AUGUSTA, Maine — Proposals to merge the boards of Maine’s higher education systems and investigate the finances of the University of Maine System are among a litany of bills authored by state lawmakers that the Legislature will take up in coming weeks.

Monday was “higher education day” at the Legislature’s Education and Cultural Affairs Committee meeting, where a dozen bills related to the University of Maine System, higher education oversight and funding were up for public hearing and feedback.

LD 18, proposed by Rep. Diane Russell, D-Portland, would direct the Office of Program Evaluation and Government Accountability, a group under the Government Oversight Committee that conducts independent performance audits of state government programs and activities, to conduct an audit of the University of Maine System finances and practices and report back by early next year.

Russell told the committee she has been frustrated and saddened by the recent cuts at the University of Southern Maine and the effect they’ve had on the community. Several teachers and students at the University of Southern Maine expressed concerns during the hearing that the cuts were affecting the quality of education and scaring some students away from attending University of Southern Maine during this time of upheaval.

University of Maine System officials recently announced plans to pluck $8.8 million from reserve accounts to balance the $519 million proposed budget for the fiscal year that starts in July. Last year’s budget, which was about $10 million less, was balanced using $11 million in emergency funds and through the elimination of 157 positions.

Critics have argued the system overstated the severity of its fiscal problems, overreached with the cuts, or cut in the wrong areas. Some have argued the system should have made more cuts to administration sooner, rather than to professors and programs.

“It’s broken my heart to see a civil war develop so unnecessarily in my alma mater,” Russell said.

The University of Southern Maine and system officials have said that without reductions, the university’s model isn’t financially tenable.

“It’s time to turn our collective attention to the continued transformation of USM, and the management of this transition, into a fiscally sustainable, accessible, affordable, high-quality Metropolitan University for Maine,” university spokesman Chris Quint said Monday.

The University of Maine System board of trustees is responsible under statute for the oversight of the system’s budget process. University of Maine System Chancellor James Page told the committee that the system has been open about its budget challenges and made information publicly available on its website. The system and campus meetings regarding individual campus budgets also have been open to the public.

He also said the system has been the subject of “regular and rigorous independent reviews and audits,” including the recent S&P downgrade, and that further audits could be redundant and time consuming.

Sen. Roger Katz, R-Augusta, chairman of the Government Oversight Committee, told the committee that OPEGA typically takes up investigations at the request of the Government Oversight Committee after that committee hears a complaint. A Legislative order to review a certain issue would be “very unusual,” he said.

Several bills aim to reverse the recent waves of faculty layoffs and program cuts at the University of Southern Maine. Facing a $16 million budget gap, 51 total faculty positions were cut, along with eight administrative jobs and five academic programs.
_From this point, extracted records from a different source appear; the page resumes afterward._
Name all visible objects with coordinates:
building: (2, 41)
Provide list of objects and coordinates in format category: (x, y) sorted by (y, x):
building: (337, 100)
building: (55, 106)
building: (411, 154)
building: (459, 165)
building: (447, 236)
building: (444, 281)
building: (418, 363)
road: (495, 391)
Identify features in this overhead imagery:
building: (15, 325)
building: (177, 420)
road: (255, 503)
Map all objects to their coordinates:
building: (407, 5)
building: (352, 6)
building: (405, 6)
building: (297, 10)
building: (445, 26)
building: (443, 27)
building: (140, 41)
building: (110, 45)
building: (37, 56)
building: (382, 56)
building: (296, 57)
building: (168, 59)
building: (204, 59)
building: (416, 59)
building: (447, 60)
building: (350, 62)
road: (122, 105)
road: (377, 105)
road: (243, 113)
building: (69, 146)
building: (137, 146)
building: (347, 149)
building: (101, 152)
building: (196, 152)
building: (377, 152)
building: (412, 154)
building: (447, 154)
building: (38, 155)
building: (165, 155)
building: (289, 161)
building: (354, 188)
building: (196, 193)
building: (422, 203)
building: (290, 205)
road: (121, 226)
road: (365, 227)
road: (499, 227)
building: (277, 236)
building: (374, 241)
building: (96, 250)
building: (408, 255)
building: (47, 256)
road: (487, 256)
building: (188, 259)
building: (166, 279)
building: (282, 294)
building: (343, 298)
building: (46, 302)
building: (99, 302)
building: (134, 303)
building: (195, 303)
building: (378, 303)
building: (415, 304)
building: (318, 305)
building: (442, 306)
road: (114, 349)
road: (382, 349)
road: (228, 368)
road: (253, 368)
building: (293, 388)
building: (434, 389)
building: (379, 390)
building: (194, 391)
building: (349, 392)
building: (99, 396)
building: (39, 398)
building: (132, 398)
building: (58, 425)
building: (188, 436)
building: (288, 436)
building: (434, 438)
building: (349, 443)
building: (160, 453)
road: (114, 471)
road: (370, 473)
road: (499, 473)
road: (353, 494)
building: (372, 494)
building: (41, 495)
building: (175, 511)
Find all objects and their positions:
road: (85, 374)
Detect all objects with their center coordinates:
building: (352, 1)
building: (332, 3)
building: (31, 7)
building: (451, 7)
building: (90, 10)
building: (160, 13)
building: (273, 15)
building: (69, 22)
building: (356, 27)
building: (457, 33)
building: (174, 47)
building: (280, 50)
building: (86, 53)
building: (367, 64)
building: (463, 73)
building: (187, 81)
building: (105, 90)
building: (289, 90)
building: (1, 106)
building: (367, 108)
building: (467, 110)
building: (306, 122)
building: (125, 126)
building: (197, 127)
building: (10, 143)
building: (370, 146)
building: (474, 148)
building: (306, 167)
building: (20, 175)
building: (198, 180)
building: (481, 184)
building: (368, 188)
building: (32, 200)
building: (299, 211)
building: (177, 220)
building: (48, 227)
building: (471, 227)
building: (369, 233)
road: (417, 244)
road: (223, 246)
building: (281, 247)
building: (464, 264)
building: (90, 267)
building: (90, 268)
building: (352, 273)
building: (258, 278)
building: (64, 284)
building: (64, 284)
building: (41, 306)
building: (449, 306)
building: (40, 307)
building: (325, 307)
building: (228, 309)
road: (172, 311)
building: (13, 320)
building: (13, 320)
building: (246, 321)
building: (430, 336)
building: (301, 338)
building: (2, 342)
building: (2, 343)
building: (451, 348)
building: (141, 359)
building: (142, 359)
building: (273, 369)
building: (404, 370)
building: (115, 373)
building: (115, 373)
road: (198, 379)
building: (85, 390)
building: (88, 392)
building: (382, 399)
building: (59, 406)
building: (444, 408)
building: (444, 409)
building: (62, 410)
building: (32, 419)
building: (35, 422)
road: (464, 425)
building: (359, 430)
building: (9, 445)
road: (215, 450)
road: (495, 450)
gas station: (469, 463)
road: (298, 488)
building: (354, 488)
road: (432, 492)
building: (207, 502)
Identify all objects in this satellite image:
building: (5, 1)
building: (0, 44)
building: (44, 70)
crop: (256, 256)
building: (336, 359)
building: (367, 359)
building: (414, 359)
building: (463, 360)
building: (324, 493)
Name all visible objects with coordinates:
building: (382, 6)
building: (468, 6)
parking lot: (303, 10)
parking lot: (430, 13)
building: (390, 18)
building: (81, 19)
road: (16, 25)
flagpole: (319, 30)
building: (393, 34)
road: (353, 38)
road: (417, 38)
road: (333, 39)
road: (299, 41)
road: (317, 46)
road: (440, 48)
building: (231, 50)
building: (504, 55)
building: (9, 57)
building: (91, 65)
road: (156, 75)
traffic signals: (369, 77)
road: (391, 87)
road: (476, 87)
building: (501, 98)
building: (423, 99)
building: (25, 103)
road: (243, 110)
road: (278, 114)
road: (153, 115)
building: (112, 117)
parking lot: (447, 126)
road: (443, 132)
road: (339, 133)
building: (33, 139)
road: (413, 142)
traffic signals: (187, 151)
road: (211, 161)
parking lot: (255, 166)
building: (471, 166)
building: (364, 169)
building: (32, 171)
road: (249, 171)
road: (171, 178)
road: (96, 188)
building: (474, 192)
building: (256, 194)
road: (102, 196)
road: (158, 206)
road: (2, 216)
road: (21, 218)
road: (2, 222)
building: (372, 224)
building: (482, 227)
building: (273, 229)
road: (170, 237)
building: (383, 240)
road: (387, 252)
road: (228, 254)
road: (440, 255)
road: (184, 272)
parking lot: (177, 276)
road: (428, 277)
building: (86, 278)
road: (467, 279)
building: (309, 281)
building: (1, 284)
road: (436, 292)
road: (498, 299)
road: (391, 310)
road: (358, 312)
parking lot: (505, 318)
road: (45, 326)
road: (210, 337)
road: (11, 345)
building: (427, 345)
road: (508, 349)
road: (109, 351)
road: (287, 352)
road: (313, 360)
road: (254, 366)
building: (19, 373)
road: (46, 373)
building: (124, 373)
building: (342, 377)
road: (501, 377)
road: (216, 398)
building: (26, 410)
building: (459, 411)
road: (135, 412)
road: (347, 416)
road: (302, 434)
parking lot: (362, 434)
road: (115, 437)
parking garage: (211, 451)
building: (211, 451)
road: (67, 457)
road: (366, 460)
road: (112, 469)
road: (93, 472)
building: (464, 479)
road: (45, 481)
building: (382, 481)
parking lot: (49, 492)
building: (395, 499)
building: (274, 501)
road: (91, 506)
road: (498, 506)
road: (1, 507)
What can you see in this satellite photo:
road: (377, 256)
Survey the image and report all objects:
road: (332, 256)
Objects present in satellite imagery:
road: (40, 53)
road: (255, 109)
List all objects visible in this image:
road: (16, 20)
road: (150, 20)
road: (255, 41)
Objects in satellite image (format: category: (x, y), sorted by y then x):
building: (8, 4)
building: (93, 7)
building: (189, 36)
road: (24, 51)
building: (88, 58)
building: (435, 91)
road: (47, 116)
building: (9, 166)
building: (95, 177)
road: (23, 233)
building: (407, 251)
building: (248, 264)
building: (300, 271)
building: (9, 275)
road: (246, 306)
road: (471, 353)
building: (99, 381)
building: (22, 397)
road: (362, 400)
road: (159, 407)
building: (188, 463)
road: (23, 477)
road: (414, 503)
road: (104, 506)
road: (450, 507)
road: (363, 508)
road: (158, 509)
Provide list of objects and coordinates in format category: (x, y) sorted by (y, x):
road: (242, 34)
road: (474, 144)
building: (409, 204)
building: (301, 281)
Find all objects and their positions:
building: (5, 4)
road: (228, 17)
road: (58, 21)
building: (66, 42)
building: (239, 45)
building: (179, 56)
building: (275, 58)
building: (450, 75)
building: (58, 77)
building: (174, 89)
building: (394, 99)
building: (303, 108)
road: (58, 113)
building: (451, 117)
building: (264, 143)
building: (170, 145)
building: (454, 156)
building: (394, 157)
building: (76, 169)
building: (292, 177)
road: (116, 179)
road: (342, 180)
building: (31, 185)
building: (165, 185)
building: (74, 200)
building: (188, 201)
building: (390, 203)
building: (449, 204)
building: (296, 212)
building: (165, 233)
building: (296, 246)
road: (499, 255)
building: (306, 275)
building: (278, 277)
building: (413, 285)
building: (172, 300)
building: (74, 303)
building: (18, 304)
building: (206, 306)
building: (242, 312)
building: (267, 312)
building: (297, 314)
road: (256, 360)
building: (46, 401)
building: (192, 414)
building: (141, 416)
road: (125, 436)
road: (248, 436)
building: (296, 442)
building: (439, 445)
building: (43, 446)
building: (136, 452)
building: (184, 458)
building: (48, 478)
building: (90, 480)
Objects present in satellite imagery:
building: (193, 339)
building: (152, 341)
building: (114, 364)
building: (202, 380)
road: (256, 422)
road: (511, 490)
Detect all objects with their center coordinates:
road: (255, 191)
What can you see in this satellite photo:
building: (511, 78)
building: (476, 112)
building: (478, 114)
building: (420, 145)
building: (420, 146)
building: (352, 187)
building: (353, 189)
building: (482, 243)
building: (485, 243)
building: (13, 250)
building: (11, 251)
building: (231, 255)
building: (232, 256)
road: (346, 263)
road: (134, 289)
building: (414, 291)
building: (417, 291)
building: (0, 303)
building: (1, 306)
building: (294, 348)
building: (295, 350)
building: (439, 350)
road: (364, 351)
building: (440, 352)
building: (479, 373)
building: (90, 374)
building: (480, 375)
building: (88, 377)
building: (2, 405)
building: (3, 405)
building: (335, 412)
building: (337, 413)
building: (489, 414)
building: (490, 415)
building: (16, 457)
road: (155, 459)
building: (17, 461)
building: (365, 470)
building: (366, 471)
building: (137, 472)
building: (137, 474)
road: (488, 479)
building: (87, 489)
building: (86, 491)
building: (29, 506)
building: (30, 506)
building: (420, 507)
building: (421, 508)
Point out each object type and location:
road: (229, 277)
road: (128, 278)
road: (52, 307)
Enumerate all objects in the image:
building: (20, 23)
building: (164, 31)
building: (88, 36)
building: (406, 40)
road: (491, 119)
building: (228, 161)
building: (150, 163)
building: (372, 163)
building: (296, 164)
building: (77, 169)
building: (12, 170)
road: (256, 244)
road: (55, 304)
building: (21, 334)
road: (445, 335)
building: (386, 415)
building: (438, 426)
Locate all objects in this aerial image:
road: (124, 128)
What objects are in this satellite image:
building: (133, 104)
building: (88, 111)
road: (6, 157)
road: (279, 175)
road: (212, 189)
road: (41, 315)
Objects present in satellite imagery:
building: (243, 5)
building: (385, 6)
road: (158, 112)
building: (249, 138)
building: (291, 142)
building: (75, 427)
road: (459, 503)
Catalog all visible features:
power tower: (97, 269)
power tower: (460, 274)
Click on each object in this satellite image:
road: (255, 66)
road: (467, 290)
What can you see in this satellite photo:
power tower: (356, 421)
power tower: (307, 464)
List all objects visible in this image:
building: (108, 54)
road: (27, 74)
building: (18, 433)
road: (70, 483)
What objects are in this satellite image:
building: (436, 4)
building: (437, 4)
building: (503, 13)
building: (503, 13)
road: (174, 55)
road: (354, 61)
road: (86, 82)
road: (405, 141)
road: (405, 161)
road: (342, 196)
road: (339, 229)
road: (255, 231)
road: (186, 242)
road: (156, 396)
LD 99, An Act to Stabilize the Faculty and Programs at the University of Southern Maine, proposed by Sen. Justin Alfond, D-Cumberland, would provide an additional $2 million to the system in fiscal year 2014-15 to help bolster University of Southern Maine marketing in hopes of stabilizing declining enrollment trends.

LD 17, An Act to Restore Programs and Faculty to the University of Maine System, would provide additional funding over the next three years — $28.6 million in the current fiscal year, $45.6 million in 2015-16 and $58.8 million in 2016-17 — to restore faculty and programs that have been eliminated.

Page cautioned that even if the Legislature could provide more money to fund the restoration of programs and faculty, that will do nothing to solve the structural budget issues that caused those reductions in the first place. Once funding dries up, the problems would re-emerge.

More bills call for changes in the oversight of system finances.

LD 794 aims to require the system to increase the percentage of its budget set aside for classroom instruction from 27 percent of its operating expenses to 40 percent by 2018.

LD 393 proposes a unified University of Maine System and Maine Community College System board of trustees in hopes of prompting more cooperation and sharing of resources among the systems. Similar proposals were rejected in both the 2009 and 2011 Legislative sessions. The community college board has expressed concerns about loss of autonomy and argued that there’s already a high level of collaboration.

LD 939’s goal is to increase transparency of system finances by requiring the system to break down administrative costs down to the level of individual campuses.

Other bills include LD 538, An Act to Reduce Fees at Maine’s Postsecondary Institutions; LD 627, An Act to Make College More Affordable for Maine Residents; and LD 784, An Act to Authorize a Revenue Bond for a Student Loan Reduction Plan.

The text of each of these bills and accompanying testimony for and against each are available on the Legislature’s website.

The committee will hold work sessions on each of these bills on Wednesday and Thursday. After those sessions, the committee will decide whether to recommend passage or rejection before sending the individual bills on to the full Legislature.